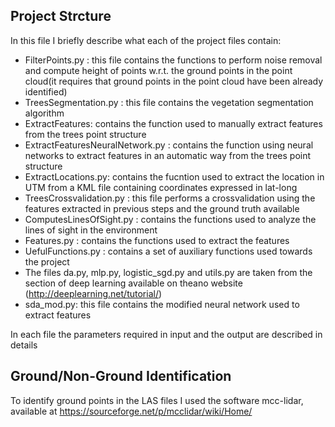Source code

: ##  Project Strcture

In this file I briefly describe what each of the project files contain:
* FilterPoints.py : this file contains the functions to perform noise removal and compute height   of points w.r.t. the ground points in the point cloud(it requires that ground points in the       point cloud have been already identified)
* TreesSegmentation.py : this file contains the vegetation segmentation algorithm
* ExtractFeatures: contains the function used to manually extract features from the trees point     structure
* ExtractFeaturesNeuralNetwork.py : contains the function using neural networks to extract         features in an automatic way from the trees point structure
* ExtractLocations.py: contains the fucntion used to extract the location in UTM from a KML file   containing coordinates expressed in lat-long
* TreesCrossvalidation.py : this file performs a crossvalidation using the features extracted in   previous steps and the ground truth available
* ComputesLinesOfSight.py : contains the functions used to analyze the lines of sight in the       environment
* Features.py : contains the functions used to extract the features
* UefulFunctions.py : contains a set of auxiliary functions used towards the project
* The files da.py, mlp.py, logistic_sgd.py and utils.py are taken from the section of deep         learning available on theano website (http://deeplearning.net/tutorial/)
* sda_mod.py: this file contains the modified neural network used to extract features
    
In each file the parameters required in input and the output are described in details
    
## Ground/Non-Ground Identification
    
To identify ground points in the LAS files I used the software mcc-lidar, available at https://sourceforge.net/p/mcclidar/wiki/Home/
• • • • • • •
WHAT IS BEING ASKED:
Reproduce the source text of the records with each "point cloud" replaced by "point set" and everything else unchanged, omitting the pictures.

WRITTEN SOLUTION:
Source code

: ##  Project Strcture

In this file I briefly describe what each of the project files contain:
* FilterPoints.py : this file contains the functions to perform noise removal and compute height   of points w.r.t. the ground points in the point set(it requires that ground points in the       point set have been already identified)
* TreesSegmentation.py : this file contains the vegetation segmentation algorithm
* ExtractFeatures: contains the function used to manually extract features from the trees point     structure
* ExtractFeaturesNeuralNetwork.py : contains the function using neural networks to extract         features in an automatic way from the trees point structure
* ExtractLocations.py: contains the fucntion used to extract the location in UTM from a KML file   containing coordinates expressed in lat-long
* TreesCrossvalidation.py : this file performs a crossvalidation using the features extracted in   previous steps and the ground truth available
* ComputesLinesOfSight.py : contains the functions used to analyze the lines of sight in the       environment
* Features.py : contains the functions used to extract the features
* UefulFunctions.py : contains a set of auxiliary functions used towards the project
* The files da.py, mlp.py, logistic_sgd.py and utils.py are taken from the section of deep         learning available on theano website (http://deeplearning.net/tutorial/)
* sda_mod.py: this file contains the modified neural network used to extract features
    
In each file the parameters required in input and the output are described in details
    
## Ground/Non-Ground Identification
    
To identify ground points in the LAS files I used the software mcc-lidar, available at https://sourceforge.net/p/mcclidar/wiki/Home/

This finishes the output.